When I ask her why she thinks there’s such resistance to prioritizing and teaching writing, given its numerous applications, given its overlap with critical thinking skills, analytical skills, basic communication skills, she hesitates for a moment, then answers in three words: “It’s not fun.”

True, but then, teaching (and for that matter, learning) isn’t always fun. Changing my kid’s dirty diapers isn’t fun. Dragging my fat ass onto a treadmill isn’t fun. Helping my grandmother “fix” her computer isn’t fun. Sometimes we do things not because they’re fun but because they’re important.

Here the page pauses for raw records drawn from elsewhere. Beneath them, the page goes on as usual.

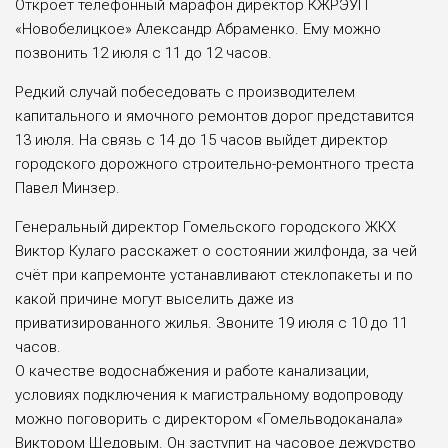
Откроет телефонный марафон директор КЖРЭУП
«Новобелицкое» Александр Абраменко. Ему можно
позвонить 12 июля с 11 до 12 часов.
Редкий случай побеседовать с производителем
капитального и ямочного ремонтов дорог представится
13 июля. На связь с 14 до 15 часов выйдет директор
городского дорожного строительно-ремонтного треста
Павел Минзер.
Генеральный директор Гомельского городского ЖКХ
Виктор Кулаго расскажет о состоянии жилфонда, за чей
счёт при капремонте устанавливают стеклопакеты и по
какой причине могут выселить даже из
приватизированного жилья. Звоните 19 июля с 10 до 11
часов.
О качестве водоснабжения и работе канализации,
условиях подключения к магистральному водопроводу
можно поговорить с директором «Гомельводоканала»
Виктором Щедовым. Он заступит на часовое дежурство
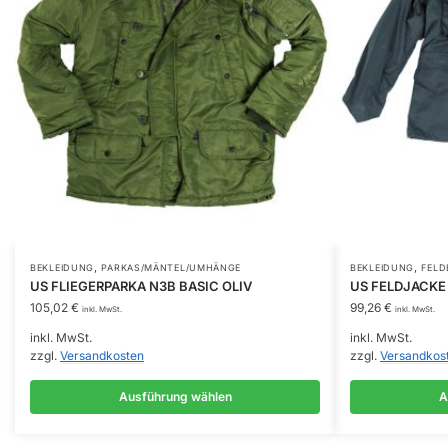
,
,
Dieses
Dieses
BEKLEIDUNG
PARKAS/MÄNTEL/UMHÄNGE
BEKLEIDUNG
FELD
US FLIEGERPARKA N3B BASIC OLIV
US FELDJACKE
Produkt
Produkt
105,02
€
99,26
€
inkl. MwSt.
inkl. MwSt.
weist
weist
inkl. MwSt.
inkl. MwSt.
mehrere
mehrere
zzgl.
Versandkosten
zzgl.
Versandkos
Varianten
Varianten
auf.
auf.
Ausführung wählen
A
Die
Die
Optionen
Optionen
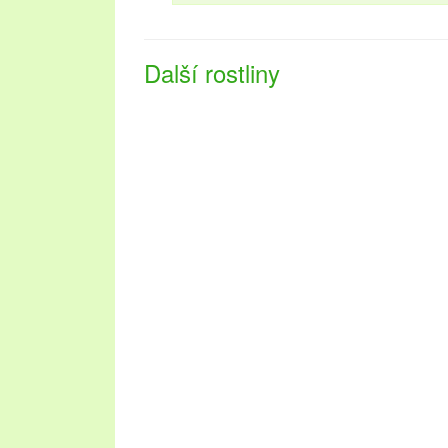
Další rostliny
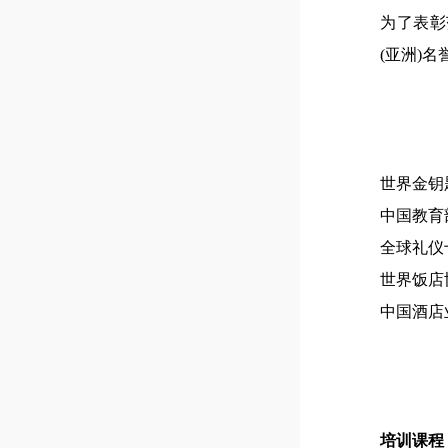
为了表彰
(亚洲)
世界金钥
中国教育
全球礼仪
世界饭店
中国酒店
培训课程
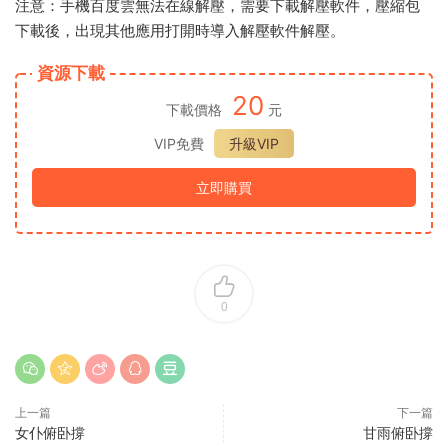
注意：手機百度雲無法在線解壓，需要下載解壓軟件，壓縮包
下載後，出現其他應用打開時導入解壓軟件解壓。
資源下載
20
下載價格
元
VIP免費
升級VIP
立即購買
0
上一篇
下一篇
女仆俯卧撐
甘雨俯卧撐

In a word: Word! This is it, the hard, painful truth. Teaching writing serves kids, and it’s important. Writing is communication. Every day colleagues write me emails that could mean at least two things, and even with what I like to consider advanced reading skills in English, I struggle to discern their meanings. I judge – I’m a teacher. You judge, too. Students should learn to write not because it’s a “21st Century Skill,” but because it is an essential skill. Also, writing is thinking about text, and about the world, and about our own values, and there’s nothing more engaging or authentic.

I could go on all night about what is true in this piece, but read it yourself and share a comment or two. Let’s discuss, in writing. After all, I’m a writing teacher.